The binding target to reduce greenhouse gas emissions by at least 40% by 2030 is an important first step. But it won’t allow Europe to reclaim its position as a world climate leader. 40% is still not enough to put the EU on a path to net zero emissions by mid-century and kick start the transformational change we need. 40% must be seen as a floor which opens the door to increased ambition.
The two other targets are frankly disappointing. With a 27% renewable energy target by 2030, Europe set the bar too low to convince investors to move away from fossil fuels and switch to a low carbon economy. The 27% target for energy efficiency improvements, which is only “indicative,” doesn’t send the right signal and won’t convince businesses to make a step change in energy efficiency investment. The review clause by 2020 will be important to revise the ambition upward.
The business community was hoping for consistency from policy makers. They don’t have that yet. European leaders must now seize the opportunity to strengthen their ambitions and set the EU on a clear path to an innovative, prosperous, job-creating, low carbon future.
Sven Harmeling, CARE
Instead of putting an end to the global leadership vacuum on climate change, which could have triggered a step change in ambition to tackle the climate crisis, the EU has left poor countries and communities around the world with just a glimmer of hope that Europe will do its fair share of the heavy lifting needed to avert climate catastrophe.
Regrettably, EU leaders have shown they are not willing to fight tooth and nail to reduce emissions with the level of courage that science tells us we urgently need.
The agreement – to cut greenhouse gas emissions by at least 40% by 2030 – is half-baked. The EU can and should have gone further to show that major emitting countries are serious about avoiding large-scale climate disruption.

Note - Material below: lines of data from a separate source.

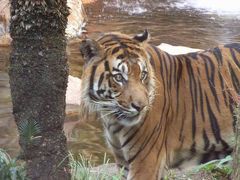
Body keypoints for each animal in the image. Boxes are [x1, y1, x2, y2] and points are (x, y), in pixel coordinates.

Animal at [79, 30, 240, 179]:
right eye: (118, 77)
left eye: (142, 75)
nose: (141, 107)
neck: (112, 119)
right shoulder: (123, 162)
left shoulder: (146, 162)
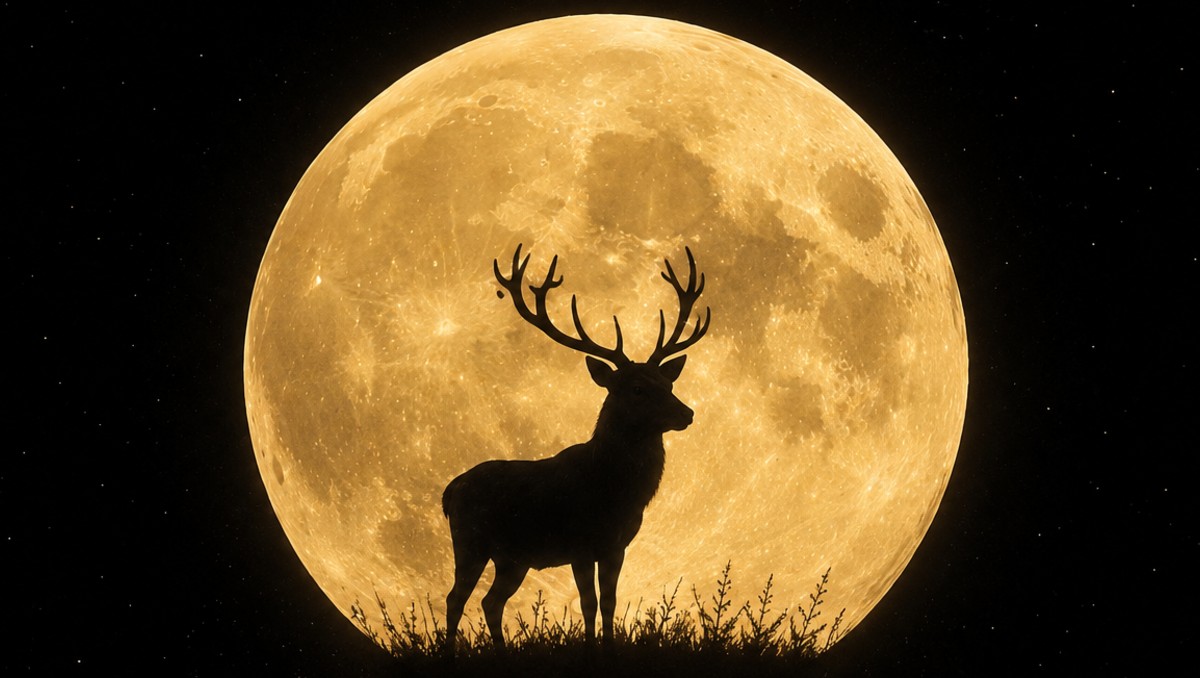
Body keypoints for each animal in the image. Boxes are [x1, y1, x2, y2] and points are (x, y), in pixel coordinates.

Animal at [441, 244, 710, 654]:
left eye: (668, 382)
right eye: (636, 388)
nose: (687, 413)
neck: (614, 493)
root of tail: (450, 489)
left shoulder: (617, 546)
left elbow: (610, 601)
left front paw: (609, 648)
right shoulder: (580, 543)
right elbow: (588, 602)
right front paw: (590, 649)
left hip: (513, 558)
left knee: (491, 601)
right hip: (470, 539)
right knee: (456, 597)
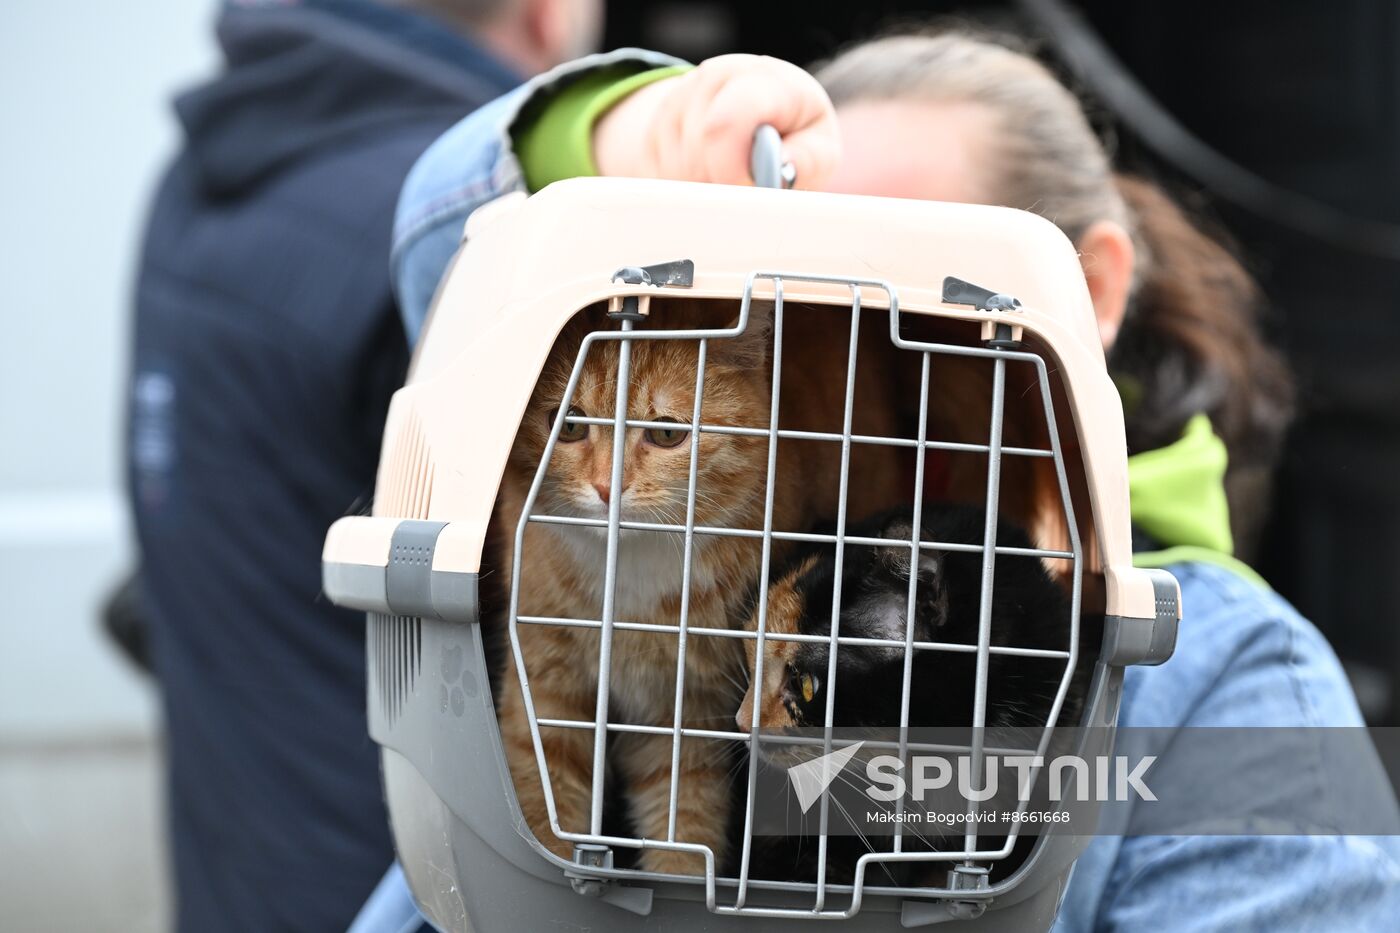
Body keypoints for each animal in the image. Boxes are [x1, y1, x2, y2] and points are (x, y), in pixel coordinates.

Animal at [495, 298, 907, 874]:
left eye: (668, 434)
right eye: (568, 424)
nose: (605, 487)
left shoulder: (686, 710)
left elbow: (684, 826)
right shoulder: (545, 691)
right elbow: (545, 806)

Instead, the EU may be ushering in a new era of loss and damage from climate change impacts which is already, and will increasingly, hit billions of the world’s poorest and most vulnerable people hardest – this is an extreme, global, injustice.
Katja Hall, CBI
A binding target of 40% emissions reduction is the right result to achieve our energy and climate goals.
The UK government has worked effectively with other allies to ensure member states have the flexibility to meet it in the way that best suits their own circumstances. Now the Commission must get on with the important task of reforming the EU emissions trading system, while making sure that our energy intensive industries get the support they need to maintain their competitiveness.
This agreement also lays a firm foundation for the climate negotiations next year in Paris, and Europe’s leaders must now work hard towards securing an equally ambitious target from other countries.